→ Task requirements
1. Copy the data rows word for word, from the line containing "genus: Scythris" through the final row, with both ends included.
2. Write the next part of the forum thread about dishwasher inserts and pellets, picking up after its last post.

→ Extracted text
────

# Dishwasher inserts v. pellets



## MostlyWater (Jan 1, 2011)

I went to buy the pellets the other day and could only find the 12 wash inserts.  And they're triple the price !

Anyone ?


----------



## pacanis (Jan 1, 2011)

I don't know what inserts are.
I used to buy those power balls, but they stopped making them and the company changed hands, so now I buy the replacement gel things. And not thirty minutes ago, as I was unloading the dishwasher from last night, I found some of the blue gel laying in the bottom, undissolved of course. They'll be getting a call from me on Monday. The dishes seemed clean, but how could a gel not dissolve?


----------



## 4meandthem (Jan 1, 2011)

Plumber told us to use just plain powder.We use Cascade powder and have less problems than we did with liquids and everything else we tried.


----------



## MostlyWater (Jan 1, 2011)

Pacanis, it could be that your water isn't hot enough.  In the wintertime, I've noticed that our warm water isn't very warm at all.


----------



## pacanis (Jan 1, 2011)

You may be onto something, MW. I ran the DW right after a shower and a load of laundry. Thanks.


----------



## MostlyWater (Jan 1, 2011)

Yup.  I didn't realize it until my around-the-house-clothes started not getting clean enough.  I have a front loader, and it wasn't so easy to figure out the water temperature, you can't just stick your arm in there like you can for a top loader. Long story short, when it's cold, I don't run any laundry on a cold wash, even delicates.  

FTR, I always run my dishwasher on the short cycle, but with hot water.  I find that works best for us.


----------



## Andy M. (Jan 1, 2011)

Modern dishwashers don't depend on the temperature of the water piped in to wash the dishes.  Water is collected in the DW and the coil on the bottom heats it to the appropriate temperature, then the wash cycle starts.

────

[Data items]
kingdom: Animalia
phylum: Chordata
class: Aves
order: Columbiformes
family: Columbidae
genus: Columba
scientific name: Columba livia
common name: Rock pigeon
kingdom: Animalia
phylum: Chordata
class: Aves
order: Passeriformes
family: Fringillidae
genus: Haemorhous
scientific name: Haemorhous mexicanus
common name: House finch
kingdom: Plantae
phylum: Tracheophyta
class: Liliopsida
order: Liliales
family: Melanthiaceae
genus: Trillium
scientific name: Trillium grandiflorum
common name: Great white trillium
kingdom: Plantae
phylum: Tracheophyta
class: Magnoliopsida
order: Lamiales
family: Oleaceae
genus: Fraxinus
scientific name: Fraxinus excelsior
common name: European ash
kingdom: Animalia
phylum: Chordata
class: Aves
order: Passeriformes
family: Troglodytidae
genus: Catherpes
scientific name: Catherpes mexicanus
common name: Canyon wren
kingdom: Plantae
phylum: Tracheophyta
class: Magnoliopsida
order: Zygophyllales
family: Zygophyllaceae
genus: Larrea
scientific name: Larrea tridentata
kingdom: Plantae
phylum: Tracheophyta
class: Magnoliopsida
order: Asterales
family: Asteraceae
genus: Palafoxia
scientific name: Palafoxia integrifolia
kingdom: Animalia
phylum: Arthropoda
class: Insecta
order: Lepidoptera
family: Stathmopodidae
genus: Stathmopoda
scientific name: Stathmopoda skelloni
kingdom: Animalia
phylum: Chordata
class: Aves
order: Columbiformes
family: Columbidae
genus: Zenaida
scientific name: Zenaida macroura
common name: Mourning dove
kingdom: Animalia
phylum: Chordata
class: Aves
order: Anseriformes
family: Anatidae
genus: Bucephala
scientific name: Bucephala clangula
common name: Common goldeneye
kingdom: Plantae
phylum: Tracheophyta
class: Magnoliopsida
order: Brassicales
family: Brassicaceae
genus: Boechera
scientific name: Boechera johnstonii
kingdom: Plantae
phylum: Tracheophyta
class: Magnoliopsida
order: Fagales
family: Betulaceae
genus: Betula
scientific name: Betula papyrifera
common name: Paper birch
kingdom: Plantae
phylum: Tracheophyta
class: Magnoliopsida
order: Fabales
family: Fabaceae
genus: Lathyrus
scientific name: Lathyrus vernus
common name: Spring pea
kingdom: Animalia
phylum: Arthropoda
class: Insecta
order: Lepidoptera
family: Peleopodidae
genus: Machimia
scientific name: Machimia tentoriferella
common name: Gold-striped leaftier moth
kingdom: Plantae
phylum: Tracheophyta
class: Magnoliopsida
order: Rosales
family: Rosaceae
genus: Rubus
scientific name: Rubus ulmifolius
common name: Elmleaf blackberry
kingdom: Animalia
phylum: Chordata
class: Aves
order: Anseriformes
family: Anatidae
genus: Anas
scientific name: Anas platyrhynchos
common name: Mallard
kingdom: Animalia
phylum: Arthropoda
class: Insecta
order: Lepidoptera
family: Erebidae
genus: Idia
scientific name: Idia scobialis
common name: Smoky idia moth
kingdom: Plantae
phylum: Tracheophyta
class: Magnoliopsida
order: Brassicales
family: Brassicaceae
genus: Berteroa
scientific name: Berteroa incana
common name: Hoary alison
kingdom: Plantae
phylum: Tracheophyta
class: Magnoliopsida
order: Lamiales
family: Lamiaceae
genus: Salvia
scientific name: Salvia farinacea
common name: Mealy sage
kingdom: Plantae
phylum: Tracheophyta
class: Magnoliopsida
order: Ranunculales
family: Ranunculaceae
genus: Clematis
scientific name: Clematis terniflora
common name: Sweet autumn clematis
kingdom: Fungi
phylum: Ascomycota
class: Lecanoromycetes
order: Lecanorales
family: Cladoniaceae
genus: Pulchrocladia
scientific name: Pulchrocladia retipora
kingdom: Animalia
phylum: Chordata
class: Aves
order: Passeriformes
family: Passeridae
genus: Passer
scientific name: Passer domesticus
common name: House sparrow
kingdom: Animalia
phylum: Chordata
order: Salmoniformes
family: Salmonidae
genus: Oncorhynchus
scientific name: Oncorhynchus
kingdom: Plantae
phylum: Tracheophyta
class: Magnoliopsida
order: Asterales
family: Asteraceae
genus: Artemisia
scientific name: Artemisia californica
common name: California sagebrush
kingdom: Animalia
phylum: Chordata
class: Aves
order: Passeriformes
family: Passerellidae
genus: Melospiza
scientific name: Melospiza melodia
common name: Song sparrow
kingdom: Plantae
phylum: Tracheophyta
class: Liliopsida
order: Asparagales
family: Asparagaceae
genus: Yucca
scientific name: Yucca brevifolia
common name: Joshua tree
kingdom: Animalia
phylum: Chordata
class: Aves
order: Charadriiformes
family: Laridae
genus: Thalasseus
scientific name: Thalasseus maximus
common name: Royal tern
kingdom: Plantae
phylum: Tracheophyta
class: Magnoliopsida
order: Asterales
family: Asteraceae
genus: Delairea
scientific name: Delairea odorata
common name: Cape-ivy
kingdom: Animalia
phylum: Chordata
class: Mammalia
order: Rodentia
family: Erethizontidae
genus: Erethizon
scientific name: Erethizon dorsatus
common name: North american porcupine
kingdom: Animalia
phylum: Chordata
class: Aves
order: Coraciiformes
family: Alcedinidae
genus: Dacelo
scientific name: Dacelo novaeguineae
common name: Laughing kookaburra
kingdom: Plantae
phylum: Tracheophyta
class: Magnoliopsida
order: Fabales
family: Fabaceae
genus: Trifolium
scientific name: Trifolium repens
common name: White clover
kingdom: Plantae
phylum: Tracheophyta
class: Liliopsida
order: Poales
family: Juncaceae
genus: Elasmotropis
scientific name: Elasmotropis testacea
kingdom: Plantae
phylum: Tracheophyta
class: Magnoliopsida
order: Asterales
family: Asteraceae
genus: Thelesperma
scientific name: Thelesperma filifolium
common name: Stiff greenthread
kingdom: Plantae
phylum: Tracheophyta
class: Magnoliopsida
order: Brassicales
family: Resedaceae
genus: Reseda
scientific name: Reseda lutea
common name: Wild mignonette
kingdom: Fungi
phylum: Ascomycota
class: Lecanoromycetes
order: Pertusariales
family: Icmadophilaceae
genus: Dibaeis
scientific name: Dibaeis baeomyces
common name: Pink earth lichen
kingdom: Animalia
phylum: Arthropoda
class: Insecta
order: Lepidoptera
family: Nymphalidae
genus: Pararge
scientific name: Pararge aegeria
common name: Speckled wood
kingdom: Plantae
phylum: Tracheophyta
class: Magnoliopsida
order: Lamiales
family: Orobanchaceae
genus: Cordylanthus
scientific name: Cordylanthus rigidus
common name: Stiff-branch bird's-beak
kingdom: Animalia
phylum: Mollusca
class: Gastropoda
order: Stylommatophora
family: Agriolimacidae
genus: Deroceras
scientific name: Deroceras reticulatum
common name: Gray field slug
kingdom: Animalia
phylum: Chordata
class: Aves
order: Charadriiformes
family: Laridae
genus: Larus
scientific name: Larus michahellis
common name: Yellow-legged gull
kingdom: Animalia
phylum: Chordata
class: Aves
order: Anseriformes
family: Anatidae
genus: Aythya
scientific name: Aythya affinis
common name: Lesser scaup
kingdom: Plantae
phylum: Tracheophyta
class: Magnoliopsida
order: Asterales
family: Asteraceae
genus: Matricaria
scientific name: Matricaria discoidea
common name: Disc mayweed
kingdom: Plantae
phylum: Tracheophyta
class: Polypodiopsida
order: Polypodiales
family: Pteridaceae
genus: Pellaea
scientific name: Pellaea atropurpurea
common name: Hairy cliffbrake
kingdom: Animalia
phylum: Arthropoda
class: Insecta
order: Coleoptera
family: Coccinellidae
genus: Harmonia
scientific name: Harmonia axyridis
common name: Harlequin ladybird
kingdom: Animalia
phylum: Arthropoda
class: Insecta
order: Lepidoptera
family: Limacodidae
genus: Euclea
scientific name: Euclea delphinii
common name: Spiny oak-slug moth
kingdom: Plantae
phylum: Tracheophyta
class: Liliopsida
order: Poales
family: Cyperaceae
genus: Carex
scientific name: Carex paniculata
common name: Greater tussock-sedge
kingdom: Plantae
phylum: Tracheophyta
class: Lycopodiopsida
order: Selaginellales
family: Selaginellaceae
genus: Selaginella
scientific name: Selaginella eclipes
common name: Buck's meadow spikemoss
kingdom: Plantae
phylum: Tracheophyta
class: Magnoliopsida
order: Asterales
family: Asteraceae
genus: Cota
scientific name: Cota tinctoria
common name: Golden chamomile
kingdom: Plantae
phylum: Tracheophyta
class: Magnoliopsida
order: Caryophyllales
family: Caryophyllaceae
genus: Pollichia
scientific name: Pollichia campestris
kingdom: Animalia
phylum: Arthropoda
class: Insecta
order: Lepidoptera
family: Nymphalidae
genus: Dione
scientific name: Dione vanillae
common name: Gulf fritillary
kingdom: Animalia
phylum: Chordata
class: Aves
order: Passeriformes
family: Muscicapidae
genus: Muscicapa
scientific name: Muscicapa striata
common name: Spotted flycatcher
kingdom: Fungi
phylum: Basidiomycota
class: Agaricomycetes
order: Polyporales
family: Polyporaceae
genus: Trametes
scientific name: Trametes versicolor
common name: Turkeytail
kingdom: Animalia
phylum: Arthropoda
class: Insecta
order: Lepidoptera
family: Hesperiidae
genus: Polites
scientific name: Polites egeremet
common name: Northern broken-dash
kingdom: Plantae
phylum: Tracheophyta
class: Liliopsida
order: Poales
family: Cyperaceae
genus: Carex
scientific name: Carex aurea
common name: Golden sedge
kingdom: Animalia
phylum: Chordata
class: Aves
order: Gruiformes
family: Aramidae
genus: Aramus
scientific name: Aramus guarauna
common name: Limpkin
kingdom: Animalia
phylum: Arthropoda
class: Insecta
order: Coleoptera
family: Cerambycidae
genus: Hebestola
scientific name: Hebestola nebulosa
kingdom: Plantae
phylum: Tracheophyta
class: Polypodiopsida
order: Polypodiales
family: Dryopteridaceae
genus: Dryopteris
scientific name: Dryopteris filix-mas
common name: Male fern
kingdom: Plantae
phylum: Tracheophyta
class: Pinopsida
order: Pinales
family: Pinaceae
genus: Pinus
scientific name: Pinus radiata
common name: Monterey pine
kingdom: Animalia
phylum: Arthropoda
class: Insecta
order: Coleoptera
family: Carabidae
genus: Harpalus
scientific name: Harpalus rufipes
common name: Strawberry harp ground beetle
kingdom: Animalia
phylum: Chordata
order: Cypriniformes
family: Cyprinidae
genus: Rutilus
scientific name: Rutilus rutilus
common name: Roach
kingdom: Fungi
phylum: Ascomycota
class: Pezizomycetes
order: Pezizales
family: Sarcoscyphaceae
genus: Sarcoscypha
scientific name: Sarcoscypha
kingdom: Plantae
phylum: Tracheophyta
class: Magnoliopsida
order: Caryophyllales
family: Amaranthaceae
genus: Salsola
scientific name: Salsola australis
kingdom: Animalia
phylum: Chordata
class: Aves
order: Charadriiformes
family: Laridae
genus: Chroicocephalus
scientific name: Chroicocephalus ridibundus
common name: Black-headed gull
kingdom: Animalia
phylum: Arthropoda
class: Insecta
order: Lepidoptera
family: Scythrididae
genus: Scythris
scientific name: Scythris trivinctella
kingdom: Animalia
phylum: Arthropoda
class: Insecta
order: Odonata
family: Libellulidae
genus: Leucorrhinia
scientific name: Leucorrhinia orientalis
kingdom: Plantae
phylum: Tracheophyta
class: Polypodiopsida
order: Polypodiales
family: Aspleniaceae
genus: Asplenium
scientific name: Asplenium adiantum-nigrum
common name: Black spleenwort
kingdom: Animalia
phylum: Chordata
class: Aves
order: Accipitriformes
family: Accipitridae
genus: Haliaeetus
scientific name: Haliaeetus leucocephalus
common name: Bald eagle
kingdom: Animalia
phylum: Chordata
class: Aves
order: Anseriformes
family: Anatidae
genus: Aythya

────

→ Responses per task
1.
genus: Scythris
scientific name: Scythris trivinctella
kingdom: Animalia
phylum: Arthropoda
class: Insecta
order: Odonata
family: Libellulidae
genus: Leucorrhinia
scientific name: Leucorrhinia orientalis
kingdom: Plantae
phylum: Tracheophyta
class: Polypodiopsida
order: Polypodiales
family: Aspleniaceae
genus: Asplenium
scientific name: Asplenium adiantum-nigrum
common name: Black spleenwort
kingdom: Animalia
phylum: Chordata
class: Aves
order: Accipitriformes
family: Accipitridae
genus: Haliaeetus
scientific name: Haliaeetus leucocephalus
common name: Bald eagle
kingdom: Animalia
phylum: Chordata
class: Aves
order: Anseriformes
family: Anatidae
genus: Aythya

2.
----------



## pacanis (Jan 1, 2011)

I thought that coil was used for drying. I need to read up on DWs, mine is getting up there in years.


----------



## Andy M. (Jan 1, 2011)

pacanis said:


> I thought that coil was used for drying. I need to read up on DWs, mine is getting up there in years.




Fred, it does both.


----------



## Midnight_Merlot (Jan 1, 2011)

I have nothing to offer, since I don't have a DW...just good 'ole elbow grease here for me, but, when I did have DW's in the past, I found that I never did use them properly - to me, they were just "safer" hiding-places alternative to the oven. Oh, the things that I have ruined in my past!!


----------



## taxlady (Jan 2, 2011)

My dishwasher has a button for heater. It's on a thermostat, so we always have it on.

We don't use any of the premeasured dishwasher detergents, we have a ~2/3 size portable dishwasher, so the amounts are wrong.


----------



## jabbur (Jan 2, 2011)

I've tried a number of DW detergents and found Cascade to do the best job of getting the dishes clean without leaving a film and dissolving well in the machine.  I have not had any left in the dispenser with that brand.  I use the little gel packs that just pop in.


----------



## MostlyWater (Jan 2, 2011)

So - no one has tried the 12-use inserts, yet ?


----------



## Andy M. (Jan 2, 2011)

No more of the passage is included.